=== Provided records ===
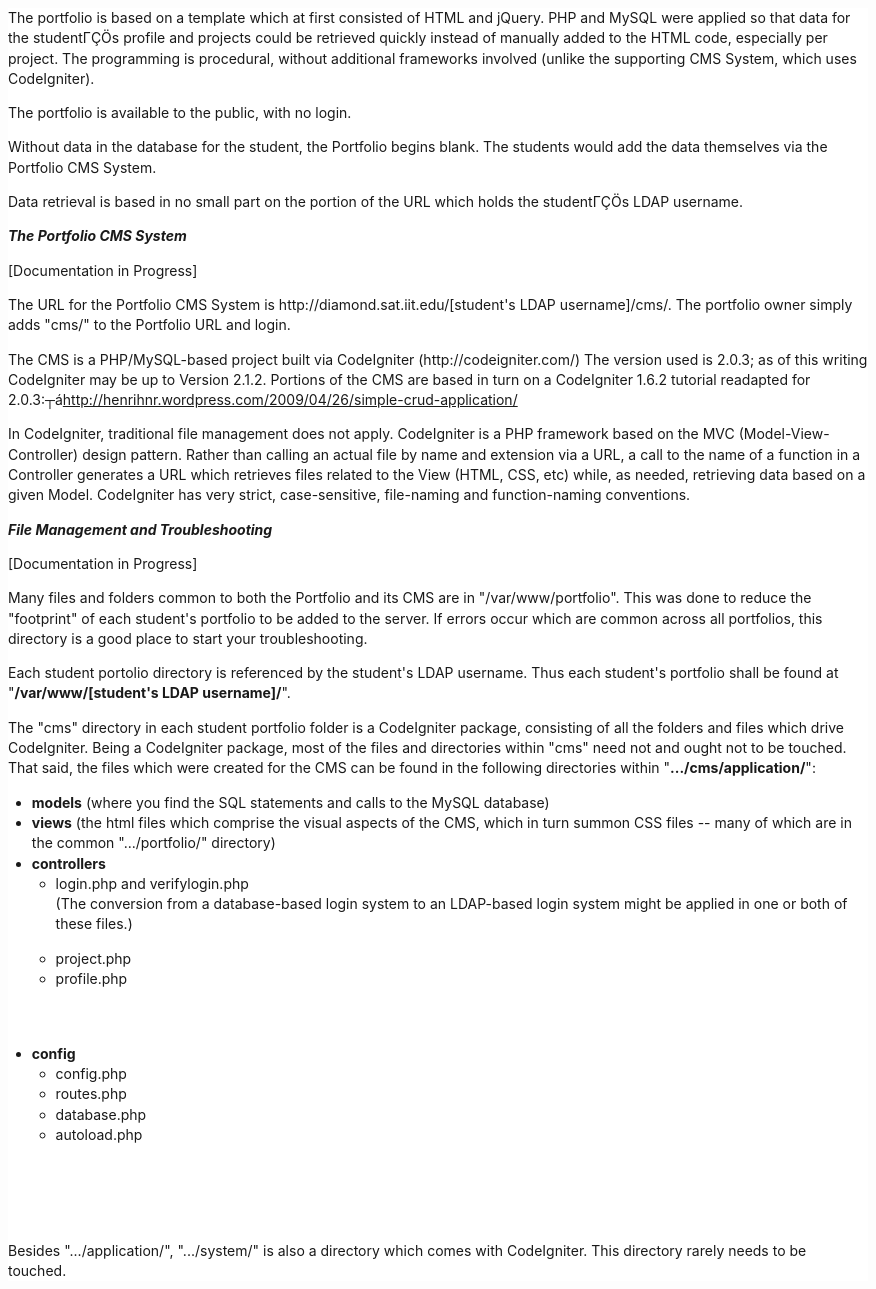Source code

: <p>The portfolio is based on a template which at first consisted of HTML and jQuery. PHP and MySQL were applied so that data for the student&Gamma;&Ccedil;&Ouml;s profile and projects could be retrieved quickly instead of manually added to the HTML code, especially per project. The programming is procedural, without additional frameworks involved (unlike the supporting CMS System, which uses CodeIgniter).</p>
<p>The portfolio is available to the public, with no login.</p>
<p>Without data in the database for the student, the Portfolio begins blank. The students would add the data themselves via the Portfolio CMS System.</p>
<p>Data retrieval is based in no small part on the portion of the URL which holds the student&Gamma;&Ccedil;&Ouml;s LDAP username.</p>
<p><strong><em>The Portfolio CMS System</em></strong></p>
<p>[Documentation in Progress]</p>
<p>The URL for the Portfolio CMS System is http://diamond.sat.iit.edu/[student's LDAP username]/cms/. The portfolio owner simply adds "cms/" to the Portfolio URL and login.</p>
<p>The CMS is a PHP/MySQL-based project built via CodeIgniter (http://codeigniter.com/) The version used is 2.0.3; as of this writing CodeIgniter may be up to Version 2.1.2. Portions of the CMS are based in turn on a CodeIgniter 1.6.2 tutorial readapted for 2.0.3:┬&aacute;<a href="http://henrihnr.wordpress.com/2009/04/26/simple-crud-application/">http://henrihnr.wordpress.com/2009/04/26/simple-crud-application/</a></p>
<p>In CodeIgniter, traditional file management does not apply. CodeIgniter is a PHP framework based on the MVC (Model-View-Controller) design pattern. Rather than calling an actual file by name and extension via a URL, a call to the name of a function in a Controller generates a URL which retrieves files related to the View (HTML, CSS, etc) while, as needed, retrieving data based on a given Model. CodeIgniter has very strict, case-sensitive, file-naming and function-naming conventions.</p>
<p><strong><em>File Management and Troubleshooting</em></strong></p>
<p>[Documentation in Progress]</p>
<p>Many files and folders common to both the Portfolio and its CMS are in "/var/www/portfolio". This was done to reduce the "footprint" of each student's portfolio to be added to the server. If errors occur which are common across all portfolios, this directory is a good place to start your troubleshooting.</p>
<p>Each student portolio directory is referenced by the student's LDAP username. Thus each student's portfolio shall be found at "<strong>/var/www/[student's LDAP username]/</strong>".</p>
<p>The "cms" directory in each student portfolio folder is a CodeIgniter package, consisting of all the folders and files which drive CodeIgniter. Being a CodeIgniter package, most of the files and directories within "cms" need not and ought not to be touched. That said, the files which were created for the CMS can be found in the following directories within "<strong>.../cms/application/</strong>":</p>
<ul>
<li><strong>models</strong> (where you find the SQL statements and calls to the MySQL database)</li>
<li><strong>views</strong> (the html files which comprise the visual aspects of the CMS, which in turn summon CSS files -- many of which are in the common ".../portfolio/" directory)</li>
<li><strong>controllers</strong>
<ul>
<li>login.php and verifylogin.php<br />
(The conversion from a database-based login system to an LDAP-based login system might be applied in one or both of these files.)</li></p>
<li>project.php</li>
<li>profile.php</li><br />
</ul><br />
</li></p>
<li><strong>config</strong>
<ul>
<li>config.php</li>
<li>routes.php</li>
<li>database.php</li>
<li>autoload.php</li><br />
</ul><br />
</li><br />
</ul><br />
Besides ".../application/", ".../system/" is also a directory which comes with CodeIgniter. This directory rarely needs to be touched.</p>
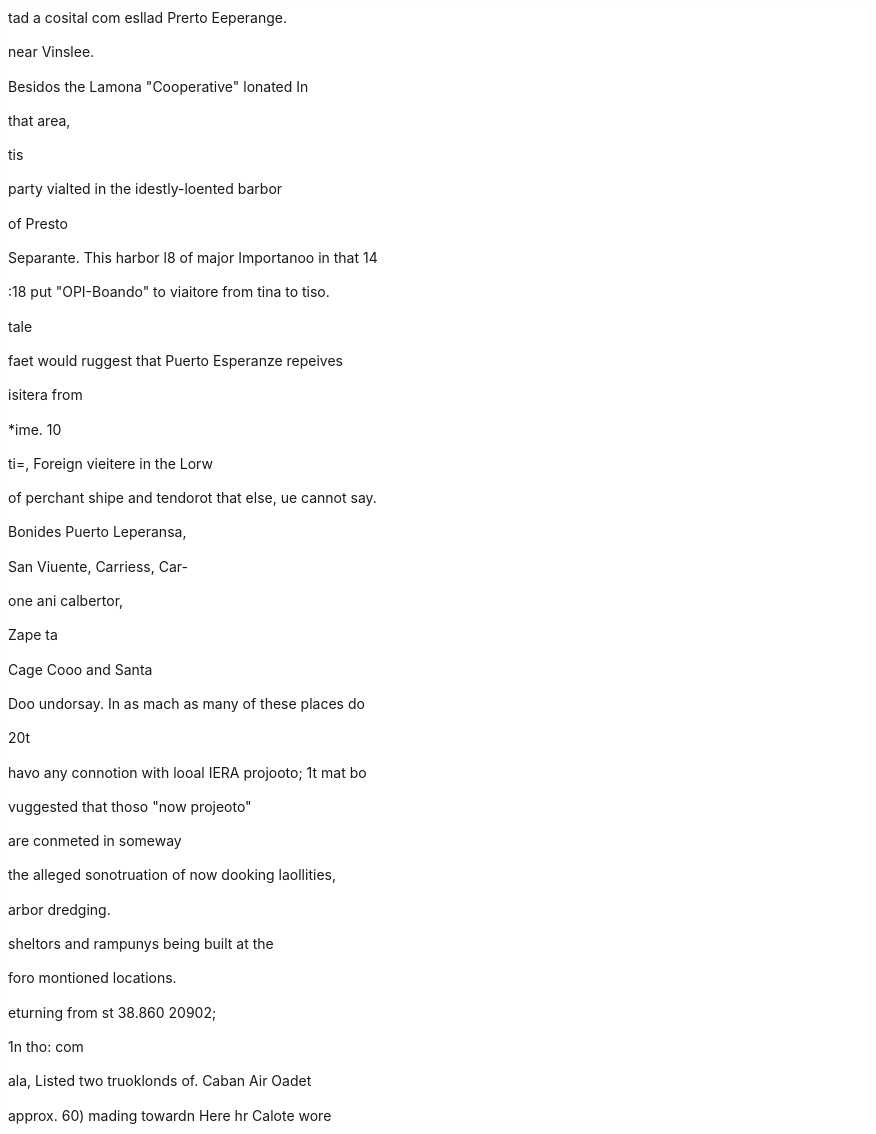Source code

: tad a cosital com esllad Prerto Eeperange.

near Vinslee.

Besidos the Lamona "Cooperative" lonated In

that area,

tis

party vialted in the idestly-loented barbor

of Presto

Separante. This harbor l8 of major Importanoo in that 14

:18 put "OPI-Boando" to viaitore from tina to tiso.

tale

faet would ruggest that Puerto Esperanze repeives

isitera from

*ime. 10

ti=, Foreign vieitere in the Lorw

of perchant shipe and tendorot that else, ue cannot say.

Bonides Puerto Leperansa,

San Viuente, Carriess, Car-

one ani calbertor,

Zape ta

Cage Cooo and Santa

Doo undorsay. In as mach as many of these places do

20t

havo any connotion with looal IERA projooto; 1t mat bo

vuggested that thoso "now projeoto"

are conmeted in someway

the alleged sonotruation of now dooking laollities,

arbor dredging.

sheltors and rampunys being built at the

foro montioned locations.

eturning from st 38.860 20902;

1n tho: com

ala, Listed two truoklonds of. Caban Air Oadet

approx. 60) mading towardn Here hr Calote wore
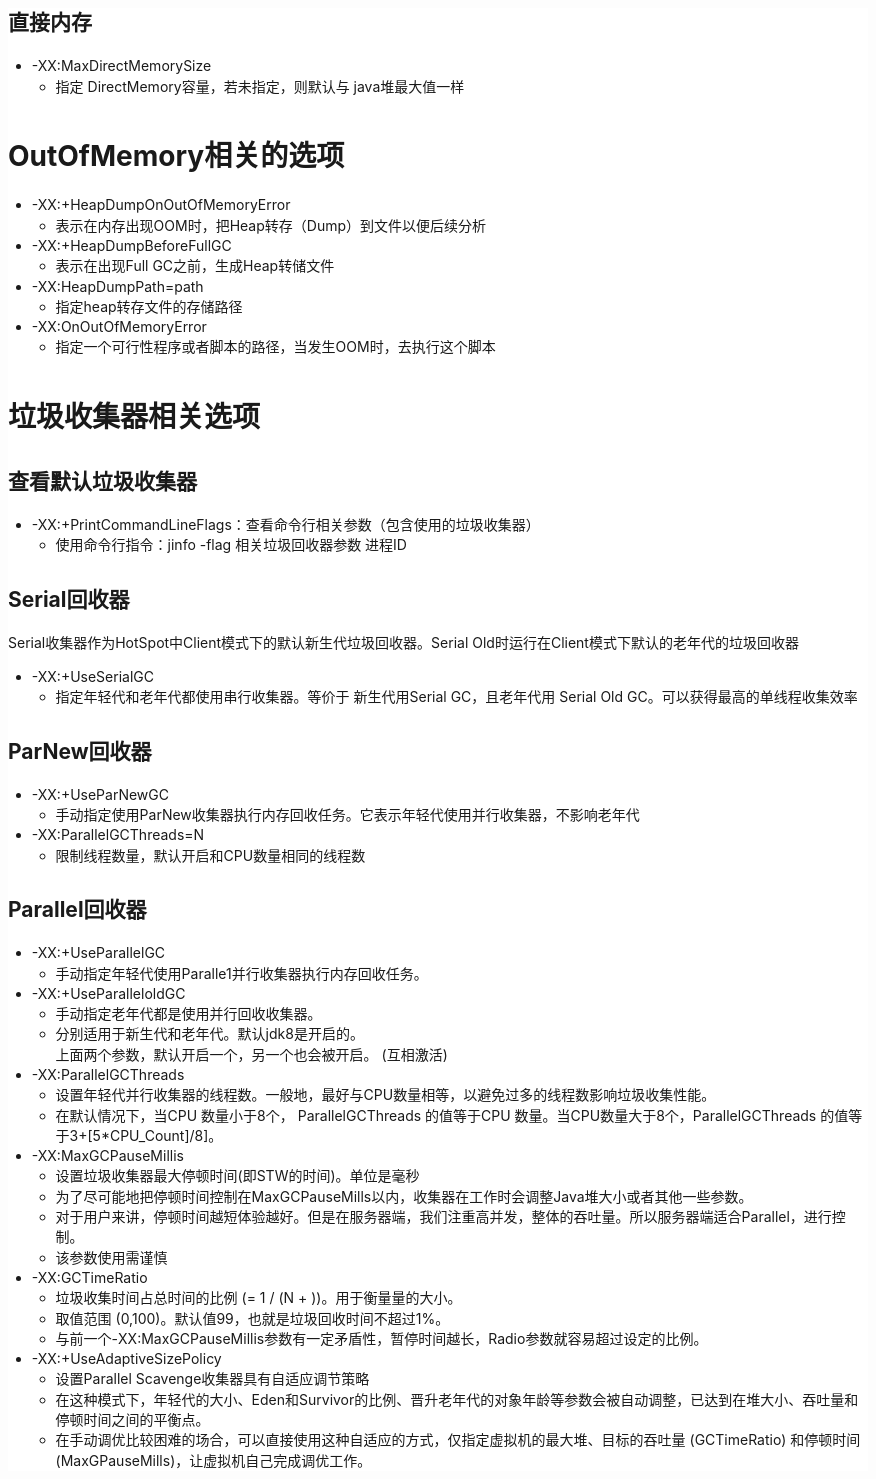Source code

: ## 直接内存  
- -XX:MaxDirectMemorySize  
	- 指定 DirectMemory容量，若未指定，则默认与 java堆最大值一样

# OutOfMemory相关的选项  
- -XX:+HeapDumpOnOutOfMemoryError  
	- 表示在内存出现OOM时，把Heap转存（Dump）到文件以便后续分析  
- -XX:+HeapDumpBeforeFullGC  
	- 表示在出现Full GC之前，生成Heap转储文件  
- -XX:HeapDumpPath=path
	- 指定heap转存文件的存储路径  
- -XX:OnOutOfMemoryError  
	- 指定一个可行性程序或者脚本的路径，当发生OOM时，去执行这个脚本

# 垃圾收集器相关选项
## 查看默认垃圾收集器  
- -XX:+PrintCommandLineFlags：查看命令行相关参数（包含使用的垃圾收集器）  
	- 使用命令行指令：jinfo -flag 相关垃圾回收器参数 进程ID  
## Serial回收器  
Serial收集器作为HotSpot中Client模式下的默认新生代垃圾回收器。Serial Old时运行在Client模式下默认的老年代的垃圾回收器  
- -XX:+UseSerialGC  
	- 指定年轻代和老年代都使用串行收集器。等价于 新生代用Serial GC，且老年代用 Serial Old GC。可以获得最高的单线程收集效率  
## ParNew回收器  
- -XX:+UseParNewGC  
	- 手动指定使用ParNew收集器执行内存回收任务。它表示年轻代使用并行收集器，不影响老年代  
- -XX:ParallelGCThreads=N  
	- 限制线程数量，默认开启和CPU数量相同的线程数  
## Parallel回收器  
- -XX:+UseParallelGC  
	- 手动指定年轻代使用Paralle1并行收集器执行内存回收任务。  
- -XX:+UseParalleloldGC  
	- 手动指定老年代都是使用并行回收收集器。  
	- 分别适用于新生代和老年代。默认jdk8是开启的。  
上面两个参数，默认开启一个，另一个也会被开启。 (互相激活)  
- -XX:ParallelGCThreads  
	- 设置年轻代并行收集器的线程数。一般地，最好与CPU数量相等，以避免过多的线程数影响垃圾收集性能。  
	- 在默认情况下，当CPU 数量小于8个， ParallelGCThreads 的值等于CPU 数量。当CPU数量大于8个，ParallelGCThreads 的值等于3+[5*CPU_Count]/8]。  
- -XX:MaxGCPauseMillis  
	- 设置垃圾收集器最大停顿时间(即STW的时间)。单位是毫秒  
	- 为了尽可能地把停顿时间控制在MaxGCPauseMills以内，收集器在工作时会调整Java堆大小或者其他一些参数。  
	- 对于用户来讲，停顿时间越短体验越好。但是在服务器端，我们注重高并发，整体的吞吐量。所以服务器端适合Parallel，进行控制。  
	- 该参数使用需谨慎  
- -XX:GCTimeRatio  
	- 垃圾收集时间占总时间的比例 (= 1 / (N + ))。用于衡量量的大小。  
	- 取值范围 (0,100)。默认值99，也就是垃圾回收时间不超过1%。  
	- 与前一个-XX:MaxGCPauseMillis参数有一定矛盾性，暂停时间越长，Radio参数就容易超过设定的比例。  
- -XX:+UseAdaptiveSizePolicy  
	- 设置Parallel Scavenge收集器具有自适应调节策略  
	- 在这种模式下，年轻代的大小、Eden和Survivor的比例、晋升老年代的对象年龄等参数会被自动调整，已达到在堆大小、吞吐量和停顿时间之间的平衡点。  
	- 在手动调优比较困难的场合，可以直接使用这种自适应的方式，仅指定虚拟机的最大堆、目标的吞吐量 (GCTimeRatio) 和停顿时间 (MaxGPauseMills)，让虚拟机自己完成调优工作。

=== What this task involves ===
Starting at the line above that contains "<p>The CMS is", write out each line exactly until the line that contains "<li><strong>models</strong> (where you" has been written, and stop there.

=== Result of the exercise ===
<p>The CMS is a PHP/MySQL-based project built via CodeIgniter (http://codeigniter.com/) The version used is 2.0.3; as of this writing CodeIgniter may be up to Version 2.1.2. Portions of the CMS are based in turn on a CodeIgniter 1.6.2 tutorial readapted for 2.0.3:┬&aacute;<a href="http://henrihnr.wordpress.com/2009/04/26/simple-crud-application/">http://henrihnr.wordpress.com/2009/04/26/simple-crud-application/</a></p>
<p>In CodeIgniter, traditional file management does not apply. CodeIgniter is a PHP framework based on the MVC (Model-View-Controller) design pattern. Rather than calling an actual file by name and extension via a URL, a call to the name of a function in a Controller generates a URL which retrieves files related to the View (HTML, CSS, etc) while, as needed, retrieving data based on a given Model. CodeIgniter has very strict, case-sensitive, file-naming and function-naming conventions.</p>
<p><strong><em>File Management and Troubleshooting</em></strong></p>
<p>[Documentation in Progress]</p>
<p>Many files and folders common to both the Portfolio and its CMS are in "/var/www/portfolio". This was done to reduce the "footprint" of each student's portfolio to be added to the server. If errors occur which are common across all portfolios, this directory is a good place to start your troubleshooting.</p>
<p>Each student portolio directory is referenced by the student's LDAP username. Thus each student's portfolio shall be found at "<strong>/var/www/[student's LDAP username]/</strong>".</p>
<p>The "cms" directory in each student portfolio folder is a CodeIgniter package, consisting of all the folders and files which drive CodeIgniter. Being a CodeIgniter package, most of the files and directories within "cms" need not and ought not to be touched. That said, the files which were created for the CMS can be found in the following directories within "<strong>.../cms/application/</strong>":</p>
<ul>
<li><strong>models</strong> (where you find the SQL statements and calls to the MySQL database)</li>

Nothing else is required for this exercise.